Could you write out, word for word, each line from the one containing "Picture 6: the" to the last line of the data below, both included and nothing more?
** Opening Dataset content block **
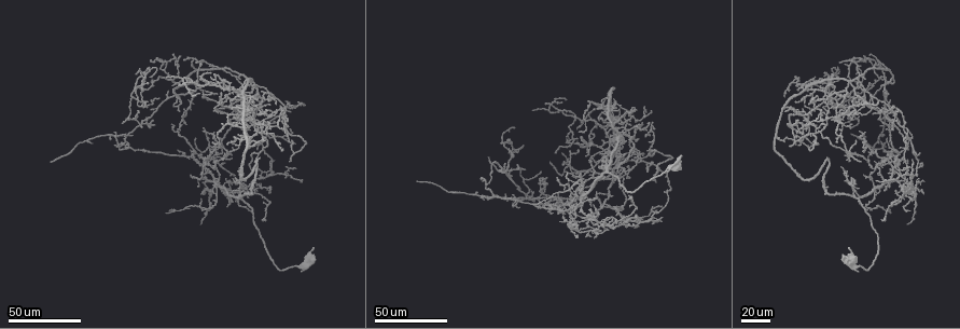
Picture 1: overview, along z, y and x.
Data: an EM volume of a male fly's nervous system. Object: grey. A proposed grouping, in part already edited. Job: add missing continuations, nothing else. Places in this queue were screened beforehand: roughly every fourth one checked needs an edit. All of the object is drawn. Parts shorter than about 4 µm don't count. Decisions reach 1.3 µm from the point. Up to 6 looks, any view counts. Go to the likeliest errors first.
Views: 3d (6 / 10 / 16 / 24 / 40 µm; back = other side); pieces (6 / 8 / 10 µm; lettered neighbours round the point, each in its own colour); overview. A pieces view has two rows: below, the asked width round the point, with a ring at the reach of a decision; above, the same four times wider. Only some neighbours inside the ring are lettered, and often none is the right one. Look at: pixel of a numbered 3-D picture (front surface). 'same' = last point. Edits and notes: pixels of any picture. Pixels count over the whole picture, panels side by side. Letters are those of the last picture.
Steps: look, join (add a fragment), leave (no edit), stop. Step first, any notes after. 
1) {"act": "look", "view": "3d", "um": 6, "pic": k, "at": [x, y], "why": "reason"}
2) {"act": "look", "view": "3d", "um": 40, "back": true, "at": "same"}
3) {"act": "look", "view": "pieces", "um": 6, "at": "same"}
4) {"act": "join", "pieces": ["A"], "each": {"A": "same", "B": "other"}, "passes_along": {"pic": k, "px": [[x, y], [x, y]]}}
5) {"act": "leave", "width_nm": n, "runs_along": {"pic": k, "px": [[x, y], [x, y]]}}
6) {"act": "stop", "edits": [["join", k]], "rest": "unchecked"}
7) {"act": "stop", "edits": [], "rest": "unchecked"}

{"act": "look", "view": "3d", "um": 40, "pic": 1, "at": [877, 59], "why": "branch stops here"}

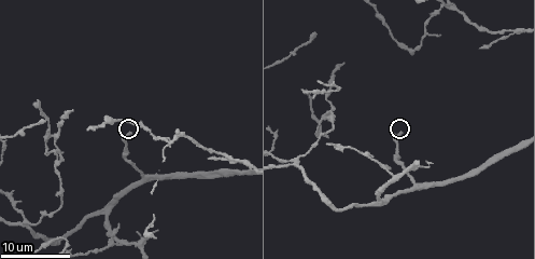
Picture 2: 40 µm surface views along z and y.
{"act": "look", "view": "pieces", "um": 10, "pic": 2, "at": [129, 133]}

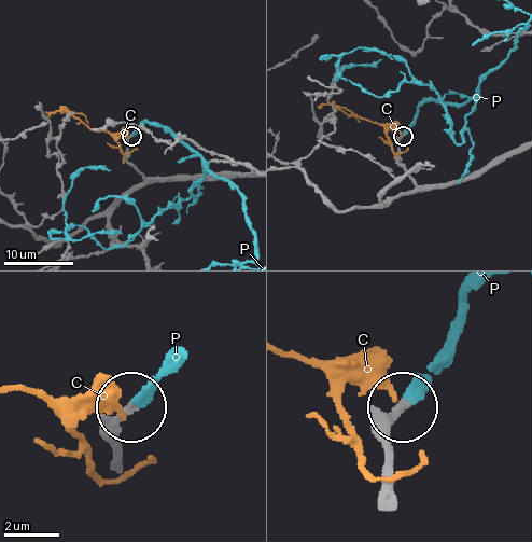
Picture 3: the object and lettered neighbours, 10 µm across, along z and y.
{"act": "join", "pieces": ["P"], "each": {"C": "other", "P": "same"}, "passes_along": {"pic": 3, "px": [[112, 469], [114, 422], [180, 355]]}, "found": "the cell continues"}

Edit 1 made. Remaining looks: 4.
{"act": "look", "view": "overview", "why": "redraw"}

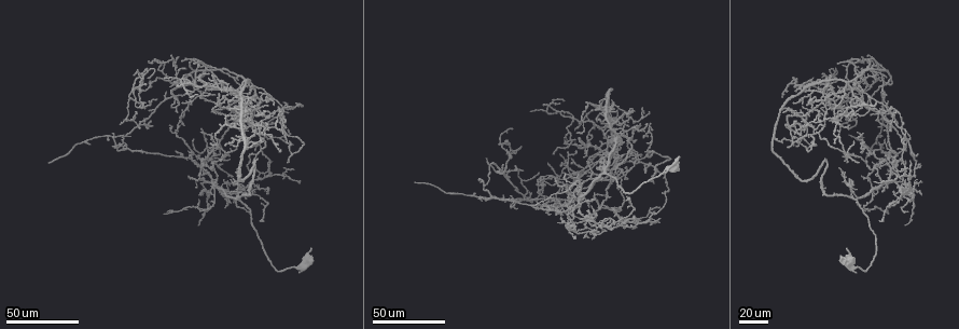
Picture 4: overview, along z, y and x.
{"act": "look", "view": "3d", "um": 40, "pic": 4, "at": [596, 122]}

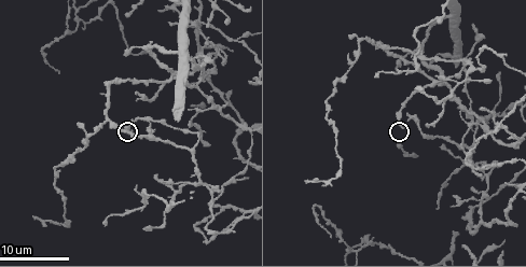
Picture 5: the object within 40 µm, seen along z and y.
{"act": "look", "view": "pieces", "um": 6, "pic": 5, "at": [402, 127]}

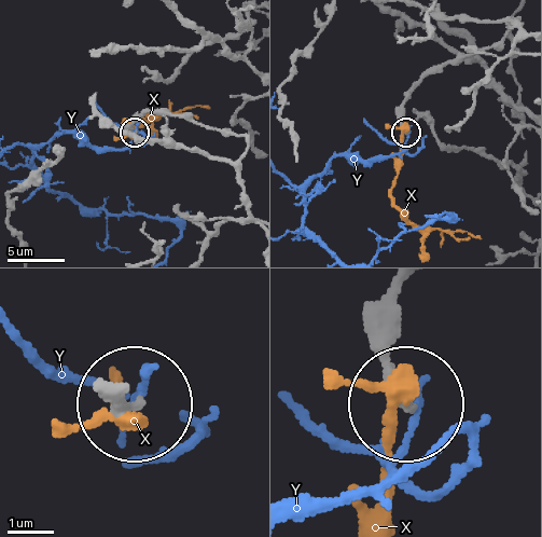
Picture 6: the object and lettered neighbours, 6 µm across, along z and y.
{"act": "leave", "each": {"X": "other", "Y": "other"}, "runs_along": {"pic": 6, "px": [[399, 292], [399, 404]]}, "found": "none of them fits"}

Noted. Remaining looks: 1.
{"act": "stop", "edits": [["join", 3]], "rest": "unchecked"}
** Closing Dataset content block **
**Task solution:**
Picture 6: the object and lettered neighbours, 6 µm across, along z and y.
{"act": "leave", "each": {"X": "other", "Y": "other"}, "runs_along": {"pic": 6, "px": [[399, 292], [399, 404]]}, "found": "none of them fits"}

Noted. Remaining looks: 1.
{"act": "stop", "edits": [["join", 3]], "rest": "unchecked"}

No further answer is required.